Where does "right" appear in the data? Return each line that holds it.

### RECORDS SUPPLIED
++++

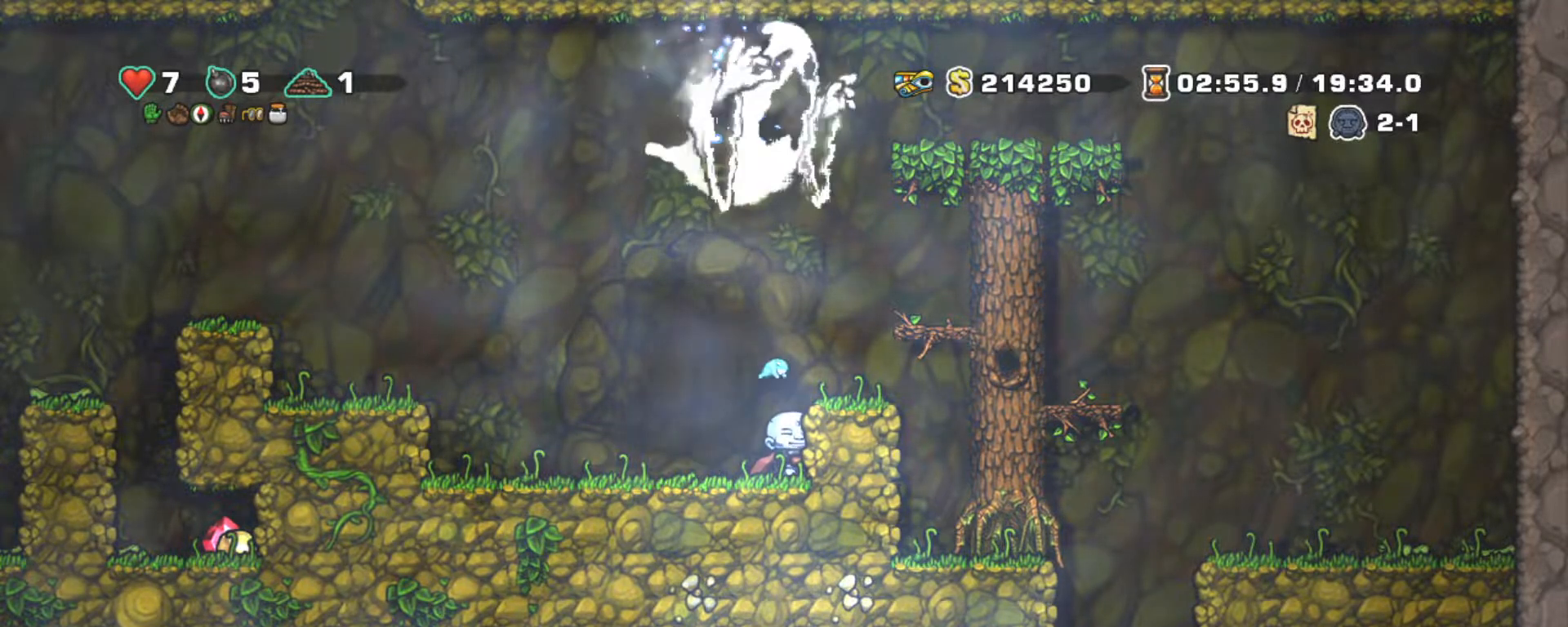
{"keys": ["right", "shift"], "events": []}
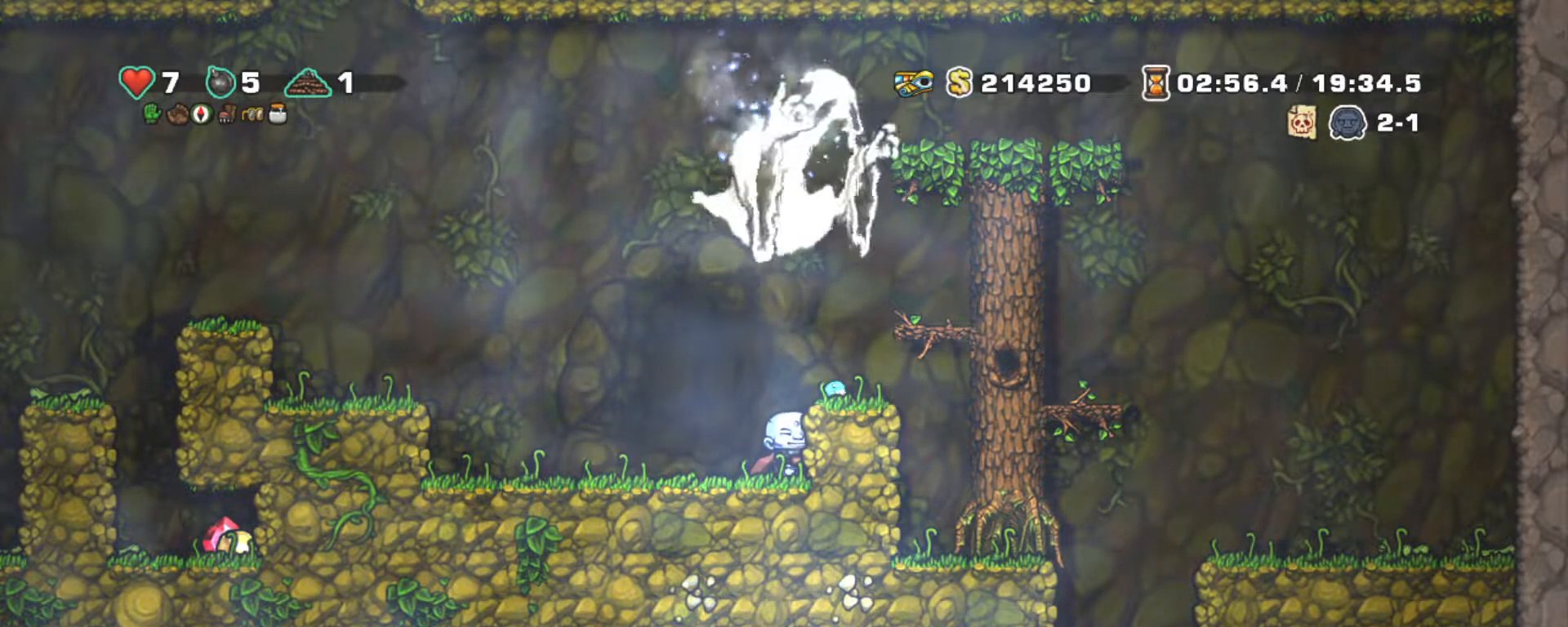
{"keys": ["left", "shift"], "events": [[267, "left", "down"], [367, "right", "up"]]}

++++

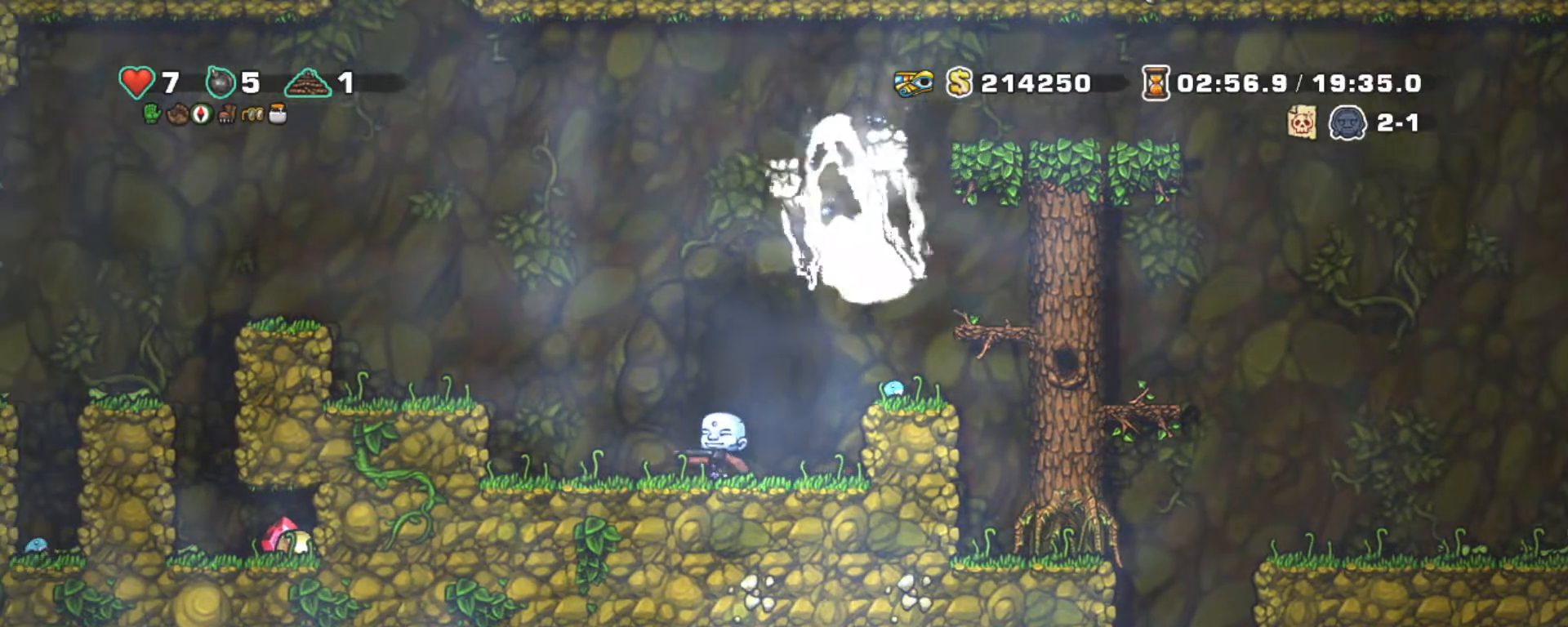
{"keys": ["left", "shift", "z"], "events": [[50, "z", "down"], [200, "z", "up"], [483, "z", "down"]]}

++++

### ANSWER BOX
{"keys": ["right", "shift"], "events": []}
{"keys": ["left", "shift"], "events": [[267, "left", "down"], [367, "right", "up"]]}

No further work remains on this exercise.